**Supplied text**:
Ludwig Stiegler (born 9 April 1944 in Parsberg) is a German politician.
He was chairman of the SPD's group in the Bundestag in 2002 and deputy chairman - with the exception of the period as a chairman - from 1998 to 2007. From 2003 to 2009, Stiegler was chairman of the SPD Bavaria.

Education and early career
Stiegler finished high school in 1964. From 1964 to 1967 he was a soldier of the Bundeswehr. Afterwards he studied law, sociology and political science in Bonn and Munich. He finished in 1976 with the second juridical Staatsexamen (Bar examination). Since that he has worked as a lawyer.

Political career
In 1964 Stiegler joined the SPD. Since 1999 he has been a member of the federal executive board and in 2005 he became a member of the SPD-Presidium. For a short period he was chairman of the party's parliamentary group (July–October 2002), before and afterwards he acted as deputy chairman (1998-2007). Stiegler has been a member of the Bundestag since 1980. In 2003 he was elected chairman of the SPD in the state of Bavaria and held this office until 2009.

Controversies
Stiegler has been criticized several times for controversial statements.  In July 2002 he said that the CDU and FDP didn't have the right to criticize then Federal Minister of the Interior and former RAF-lawyer Otto Schily in relation to the attempt to ban the far-right NPD, because "the forerunners of CDU and FDP helped bring Adolf Hitler to power."

**Directive 1**:
Answer these questions about the text on Ludwig Stiegler:
(a) In what year did Stiegler finish high school?
(b) Since what year has he been a member of the Bundestag?
(c) What office did he hold from July to October 2002?
The listing has no connection to the text on Ludwig Stiegler.

**Data shown**:
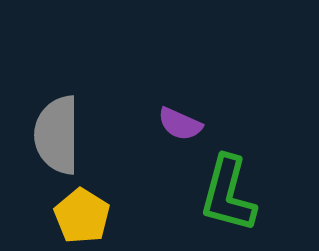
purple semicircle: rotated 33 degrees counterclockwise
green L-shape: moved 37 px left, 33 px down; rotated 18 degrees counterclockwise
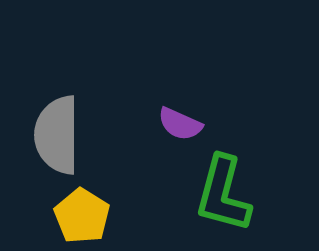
green L-shape: moved 5 px left
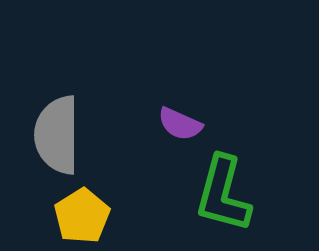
yellow pentagon: rotated 8 degrees clockwise
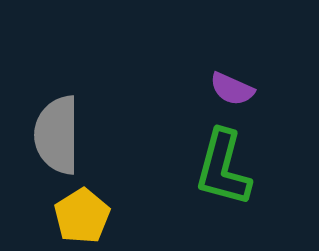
purple semicircle: moved 52 px right, 35 px up
green L-shape: moved 26 px up
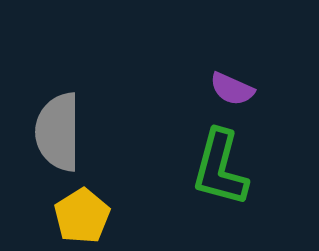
gray semicircle: moved 1 px right, 3 px up
green L-shape: moved 3 px left
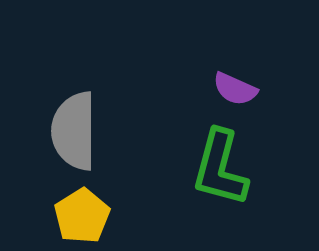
purple semicircle: moved 3 px right
gray semicircle: moved 16 px right, 1 px up
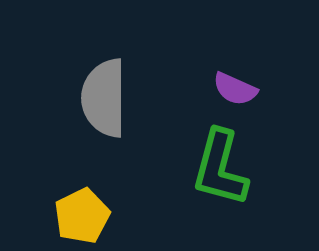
gray semicircle: moved 30 px right, 33 px up
yellow pentagon: rotated 6 degrees clockwise
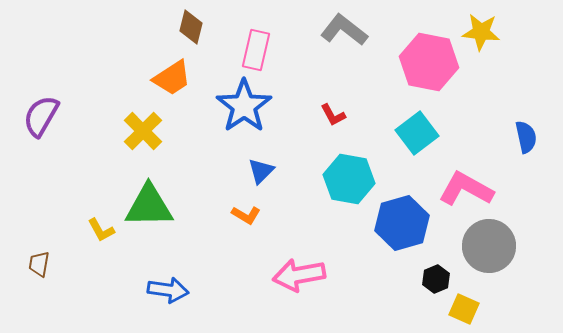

**Directive 2**: Report each line of the listing that contains the word "pentagon".

**Correct output 1**:
(a) 1964
(b) 1980
(c) Chairman of the SPD's parliamentary group

**Correct output 2**:
yellow pentagon: rotated 8 degrees clockwise
yellow pentagon: rotated 6 degrees clockwise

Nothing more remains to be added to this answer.